Cross Sector Planning to Respond to a Public Health Crisis

Developing a Whole System Response


By early 2000/2001, it was clear to all that Indonesia had one of the highest rates of maternal mortality in the developing countries of southeast Asia. There were many contributing factors including the limited availability of clinics and trained health workers. Across many small villages, girls or young women were married and began having babies at a very young age. They were expected to have many babies. Prenatal care was generally unavailable and when travel to a clinic was needed it required the permission of the husband. Traditional birth attendants had filled the gap of service, but were not recognized or supported by the medical establishment. Society as a whole was not devoting significant attention to improving this situation.

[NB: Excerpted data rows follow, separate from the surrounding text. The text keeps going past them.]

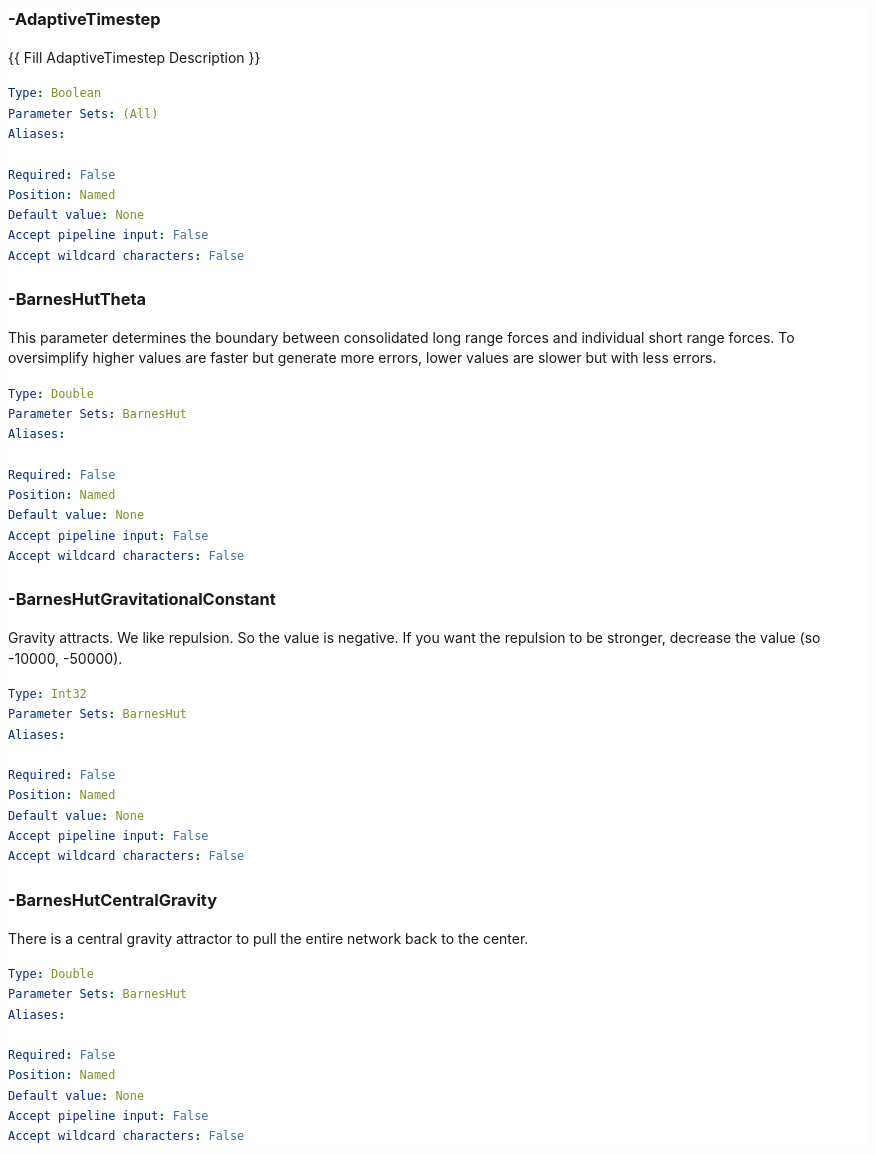 ### -AdaptiveTimestep
{{ Fill AdaptiveTimestep Description }}

```yaml
Type: Boolean
Parameter Sets: (All)
Aliases:

Required: False
Position: Named
Default value: None
Accept pipeline input: False
Accept wildcard characters: False
```

### -BarnesHutTheta
This parameter determines the boundary between consolidated long range forces and individual short range forces. To oversimplify higher values are faster but generate more errors, lower values are slower but with less errors.

```yaml
Type: Double
Parameter Sets: BarnesHut
Aliases:

Required: False
Position: Named
Default value: None
Accept pipeline input: False
Accept wildcard characters: False
```

### -BarnesHutGravitationalConstant
Gravity attracts. We like repulsion. So the value is negative. If you want the repulsion to be stronger, decrease the value (so -10000, -50000).

```yaml
Type: Int32
Parameter Sets: BarnesHut
Aliases:

Required: False
Position: Named
Default value: None
Accept pipeline input: False
Accept wildcard characters: False
```

### -BarnesHutCentralGravity
There is a central gravity attractor to pull the entire network back to the center.

```yaml
Type: Double
Parameter Sets: BarnesHut
Aliases:

Required: False
Position: Named
Default value: None
Accept pipeline input: False
Accept wildcard characters: False
```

UNICEF convened a meeting of key stakeholders, including medical leaders, nurses, traditional birth attendants, NGOs, religious and community leaders, and women from several (representative) villages. Over 100 people met for three days to create a set of action plans for changing the country’s approach to lowering maternal mortality rates. Rick co-facilitated the meeting using a process known as Future Search that enabled all perspectives to be heard and contribute to the final outcomes. By the end of the meeting, a clear set of outcomes and next steps was achieved. These outcomes called upon medical professionals, NGOs, press and religious leaders to work together in new ways to address all aspects of the problem. As one senior medical officer commented: “Usually I come to these meetings to present and be heard. But this time I spoke little and learned a lot.”